Toward Real-World Chinese Psychological Support Dialogues: CPsDD Dataset and a Co-Evolving Multi-Agent System
This addresses the need for psychological support resources in Chinese, though it is incremental as it builds on existing methods for dialogue generation and multi-agent systems.
The authors tackled the scarcity of non-English psychological support datasets by creating the CPsDD dataset with 68K Chinese dialogues and developing the CADSS multi-agent system, which achieved state-of-the-art performance on strategy prediction and emotional support tasks.

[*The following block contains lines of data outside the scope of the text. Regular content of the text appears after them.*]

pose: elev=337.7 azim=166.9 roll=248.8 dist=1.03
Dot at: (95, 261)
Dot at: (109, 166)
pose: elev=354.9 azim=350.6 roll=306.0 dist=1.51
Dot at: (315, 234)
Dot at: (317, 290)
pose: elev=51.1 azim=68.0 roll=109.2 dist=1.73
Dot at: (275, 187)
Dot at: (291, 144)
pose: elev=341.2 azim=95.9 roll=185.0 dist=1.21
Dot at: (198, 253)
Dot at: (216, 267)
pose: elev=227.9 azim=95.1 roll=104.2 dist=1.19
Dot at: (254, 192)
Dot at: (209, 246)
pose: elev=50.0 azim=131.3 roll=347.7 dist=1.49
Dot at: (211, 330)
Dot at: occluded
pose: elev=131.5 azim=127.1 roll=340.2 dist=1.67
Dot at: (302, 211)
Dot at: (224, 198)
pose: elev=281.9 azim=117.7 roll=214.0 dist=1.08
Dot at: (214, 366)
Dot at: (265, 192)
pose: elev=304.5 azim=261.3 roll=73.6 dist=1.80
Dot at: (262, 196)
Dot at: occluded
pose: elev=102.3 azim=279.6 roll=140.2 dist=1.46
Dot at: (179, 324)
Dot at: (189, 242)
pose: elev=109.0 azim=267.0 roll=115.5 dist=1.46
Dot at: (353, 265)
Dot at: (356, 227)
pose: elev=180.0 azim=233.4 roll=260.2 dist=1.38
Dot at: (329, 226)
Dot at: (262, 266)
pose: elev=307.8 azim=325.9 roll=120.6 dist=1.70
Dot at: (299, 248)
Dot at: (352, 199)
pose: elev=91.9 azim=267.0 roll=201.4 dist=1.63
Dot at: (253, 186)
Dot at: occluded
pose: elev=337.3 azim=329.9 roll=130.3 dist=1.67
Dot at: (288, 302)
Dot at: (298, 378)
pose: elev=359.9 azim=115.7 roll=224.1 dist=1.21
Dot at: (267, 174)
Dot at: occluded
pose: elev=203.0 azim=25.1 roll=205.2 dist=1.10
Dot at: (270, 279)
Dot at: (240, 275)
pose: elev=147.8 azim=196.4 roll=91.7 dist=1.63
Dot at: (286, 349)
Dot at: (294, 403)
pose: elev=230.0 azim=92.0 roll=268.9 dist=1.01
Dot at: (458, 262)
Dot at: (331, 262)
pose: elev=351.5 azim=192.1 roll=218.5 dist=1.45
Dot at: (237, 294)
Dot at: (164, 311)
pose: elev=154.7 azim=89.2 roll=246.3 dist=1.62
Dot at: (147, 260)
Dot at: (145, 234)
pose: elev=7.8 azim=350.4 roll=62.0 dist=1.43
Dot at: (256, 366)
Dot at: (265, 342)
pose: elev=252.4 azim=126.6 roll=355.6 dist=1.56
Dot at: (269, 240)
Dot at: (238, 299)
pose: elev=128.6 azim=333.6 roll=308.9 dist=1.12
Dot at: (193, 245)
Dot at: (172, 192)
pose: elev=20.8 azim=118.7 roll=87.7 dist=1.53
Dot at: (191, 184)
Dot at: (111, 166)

The growing need for psychological support due to increasing pressures has exposed the scarcity of relevant datasets, particularly in non-English languages. To address this, we propose a framework that leverages limited real-world data and expert knowledge to fine-tune two large language models: Dialog Generator and Dialog Modifier. The Generator creates large-scale psychological counseling dialogues based on predefined paths, which guide system response strategies and user interactions, forming the basis for effective support. The Modifier refines these dialogues to align with real-world data quality. Through both automated and manual review, we construct the Chinese Psychological support Dialogue Dataset (CPsDD), containing 68K dialogues across 13 groups, 16 psychological problems, 13 causes, and 12 support focuses. Additionally, we introduce the Comprehensive Agent Dialogue Support System (CADSS), where a Profiler analyzes user characteristics, a Summarizer condenses dialogue history, a Planner selects strategies, and a Supporter generates empathetic responses. The experimental results of the Strategy Prediction and Emotional Support Conversation (ESC) tasks demonstrate that CADSS achieves state-of-the-art performance on both CPsDD and ESConv datasets.